::: SUPPLIED MATERIAL
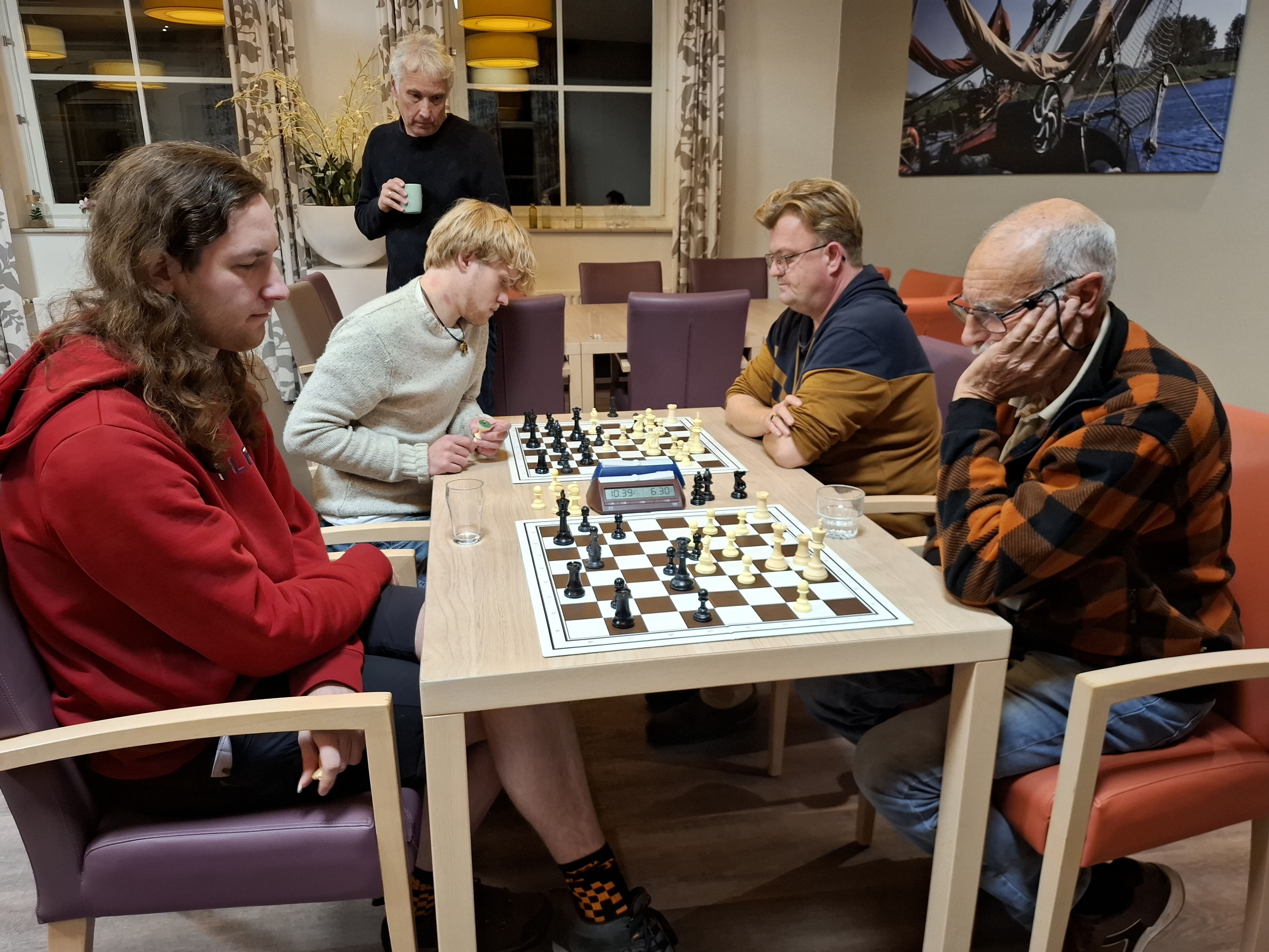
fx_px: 843
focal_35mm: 23
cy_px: 476
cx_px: 634
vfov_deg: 58.9
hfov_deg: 73.9
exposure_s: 1/33
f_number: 1.8
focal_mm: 5.54
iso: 250
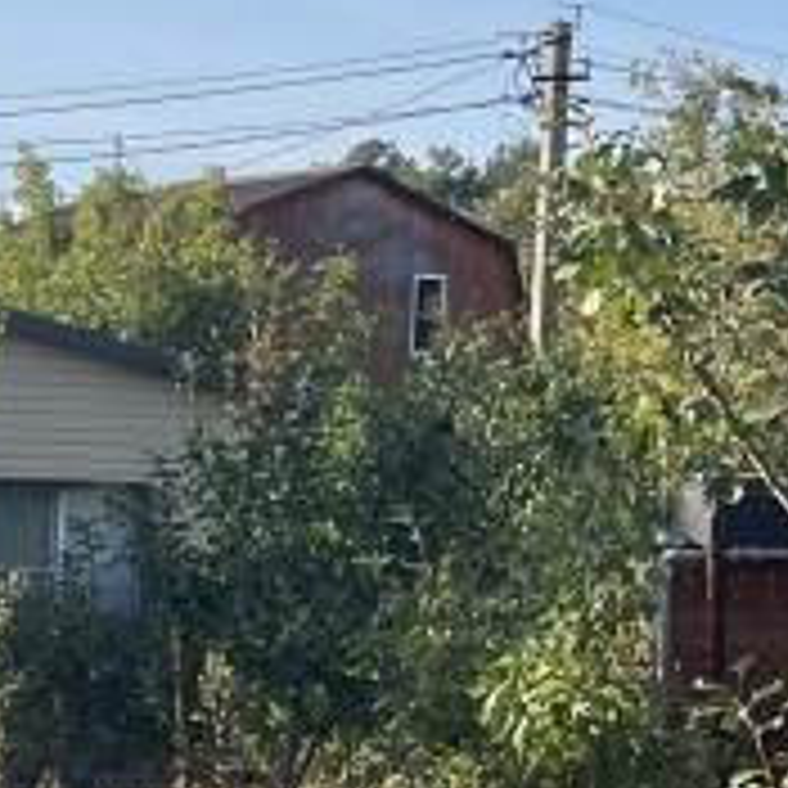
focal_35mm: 142
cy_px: 869
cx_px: -464
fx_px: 3657
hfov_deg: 11.7
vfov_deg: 12.1
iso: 50
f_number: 1.6
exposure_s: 1/2179
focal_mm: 5.1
::::::
* TASK ITEM: Copy out the data verbatim, excluding the pictures.

* EXERCISE RESPONSE:
fx_px: 843
focal_35mm: 23
cy_px: 476
cx_px: 634
vfov_deg: 58.9
hfov_deg: 73.9
exposure_s: 1/33
f_number: 1.8
focal_mm: 5.54
iso: 250
focal_35mm: 142
cy_px: 869
cx_px: -464
fx_px: 3657
hfov_deg: 11.7
vfov_deg: 12.1
iso: 50
f_number: 1.6
exposure_s: 1/2179
focal_mm: 5.1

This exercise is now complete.